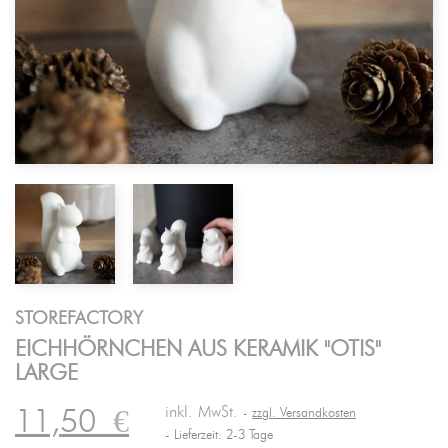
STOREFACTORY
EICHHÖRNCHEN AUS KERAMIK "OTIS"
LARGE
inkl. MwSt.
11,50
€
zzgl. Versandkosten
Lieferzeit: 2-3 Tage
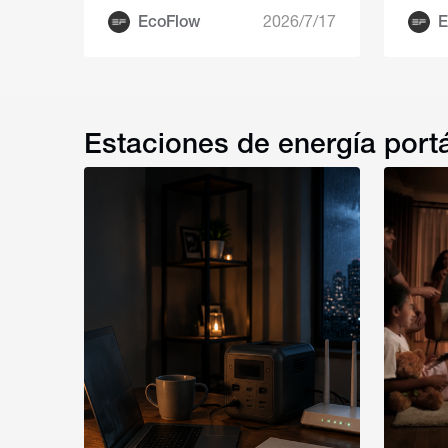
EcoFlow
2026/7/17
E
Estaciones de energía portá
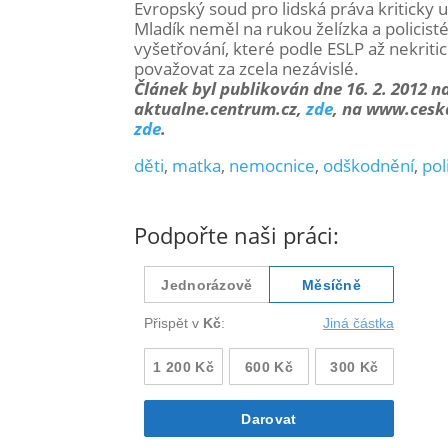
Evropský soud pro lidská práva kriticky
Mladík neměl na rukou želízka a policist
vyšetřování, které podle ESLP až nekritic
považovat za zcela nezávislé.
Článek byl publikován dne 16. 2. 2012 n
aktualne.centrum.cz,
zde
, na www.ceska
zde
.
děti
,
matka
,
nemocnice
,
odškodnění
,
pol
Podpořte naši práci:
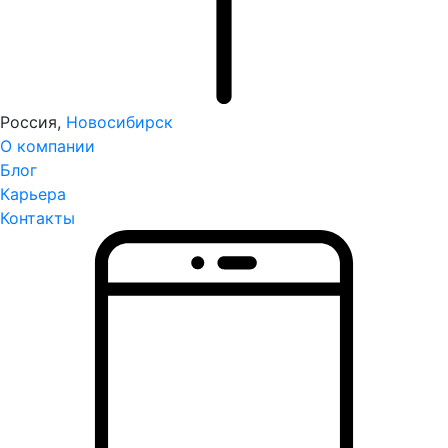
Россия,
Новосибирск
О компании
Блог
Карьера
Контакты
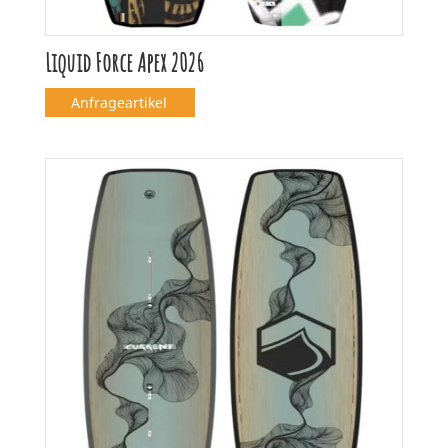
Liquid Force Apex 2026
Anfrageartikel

------------------------------------------------------------

* _YOUR OBJECTIVE_: Print, without pictures, exactly the lines from the one containing "Mladík neměl na rukou želízka a policist" through the final line of the records above.

* _RESULT OF THIS TASK_:
Mladík neměl na rukou želízka a policist
vyšetřování, které podle ESLP až nekritic
považovat za zcela nezávislé.
Článek byl publikován dne 16. 2. 2012 n
aktualne.centrum.cz,
zde
, na www.ceska
zde
.
děti
,
matka
,
nemocnice
,
odškodnění
,
pol
Podpořte naši práci:
Россия,
Новосибирск
О компании
Блог
Карьера
Контакты
Liquid Force Apex 2026
Anfrageartikel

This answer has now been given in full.